Неслыханный, царский подарок! О таком можно только мечтать.
Снова тот же голос, но теперь задевающий не слух, а душу, отрешенно-тихо начинает:
- Ныне отпущаеши раба твоего, Владыко...
Старец Симеон обращался к Богу, он окончил земной путь, увидел новорожденного младенца, которому суждено искупить грехи человеческие, и теперь уходил с миром.
Она пела без сопровождения - степенно, торжественно и в то же время бережно, словно боясь растратить себя раньше срока. Ни лампад, ни церковного полумрака, ни мерцающих позолотой икон. Но всё это вставало за ее голосом, чудился даже хор - тонкие осторожные голоса, молитвенно прозрачные, а сквозь них - слабый прощальный звон... Последнее трепетание. Тихо. Свеча угасает...

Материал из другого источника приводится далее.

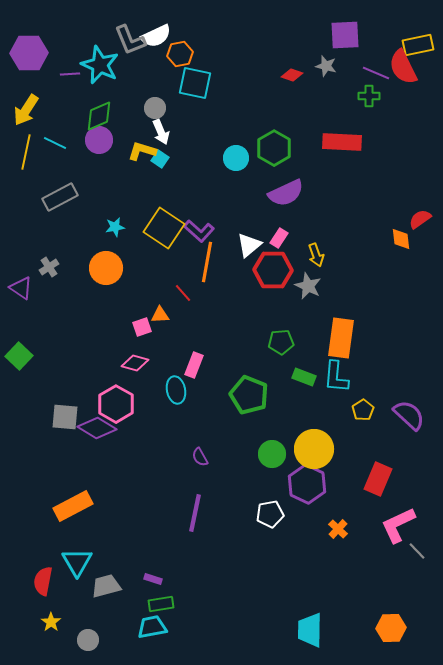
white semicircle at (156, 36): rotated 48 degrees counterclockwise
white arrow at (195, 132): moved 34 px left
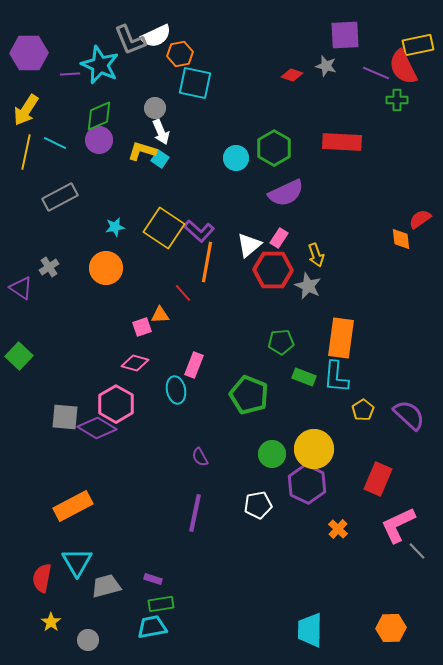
green cross at (369, 96): moved 28 px right, 4 px down
white pentagon at (270, 514): moved 12 px left, 9 px up
red semicircle at (43, 581): moved 1 px left, 3 px up
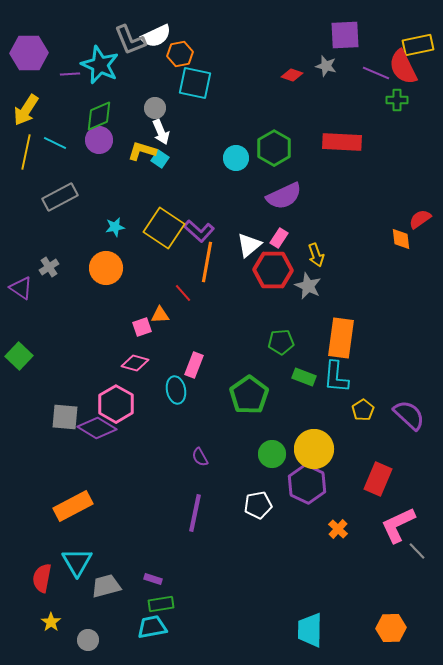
purple semicircle at (286, 193): moved 2 px left, 3 px down
green pentagon at (249, 395): rotated 15 degrees clockwise
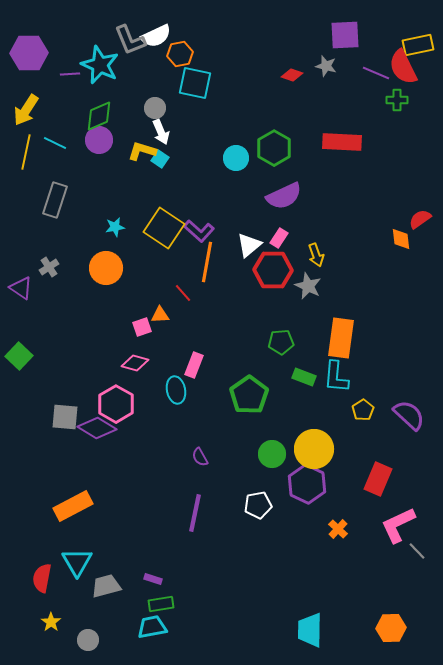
gray rectangle at (60, 197): moved 5 px left, 3 px down; rotated 44 degrees counterclockwise
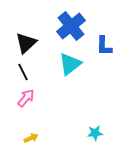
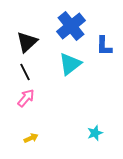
black triangle: moved 1 px right, 1 px up
black line: moved 2 px right
cyan star: rotated 14 degrees counterclockwise
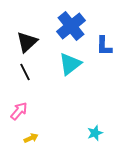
pink arrow: moved 7 px left, 13 px down
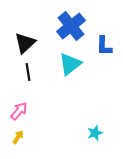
black triangle: moved 2 px left, 1 px down
black line: moved 3 px right; rotated 18 degrees clockwise
yellow arrow: moved 13 px left, 1 px up; rotated 32 degrees counterclockwise
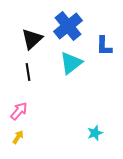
blue cross: moved 3 px left
black triangle: moved 7 px right, 4 px up
cyan triangle: moved 1 px right, 1 px up
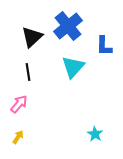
black triangle: moved 2 px up
cyan triangle: moved 2 px right, 4 px down; rotated 10 degrees counterclockwise
pink arrow: moved 7 px up
cyan star: moved 1 px down; rotated 21 degrees counterclockwise
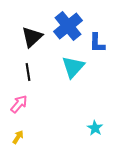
blue L-shape: moved 7 px left, 3 px up
cyan star: moved 6 px up
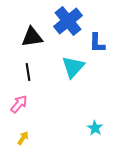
blue cross: moved 5 px up
black triangle: rotated 35 degrees clockwise
yellow arrow: moved 5 px right, 1 px down
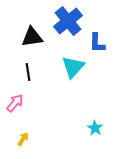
pink arrow: moved 4 px left, 1 px up
yellow arrow: moved 1 px down
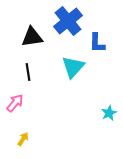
cyan star: moved 14 px right, 15 px up; rotated 14 degrees clockwise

В чем же загадка? Почему умирающий старец удавался Оле, а юноша-воин - нет?
Загадка? Только не для Скуратова.
- Не надо логики, - призывает он. - «Взгляни с слезой благоговенья...» И, оборвав декламацию, спрашивает: - Неужели тысячи поколений канули в вечность, не оставив следа? Что-то же передали нам христиане-предки. Некие атомы святости, веры...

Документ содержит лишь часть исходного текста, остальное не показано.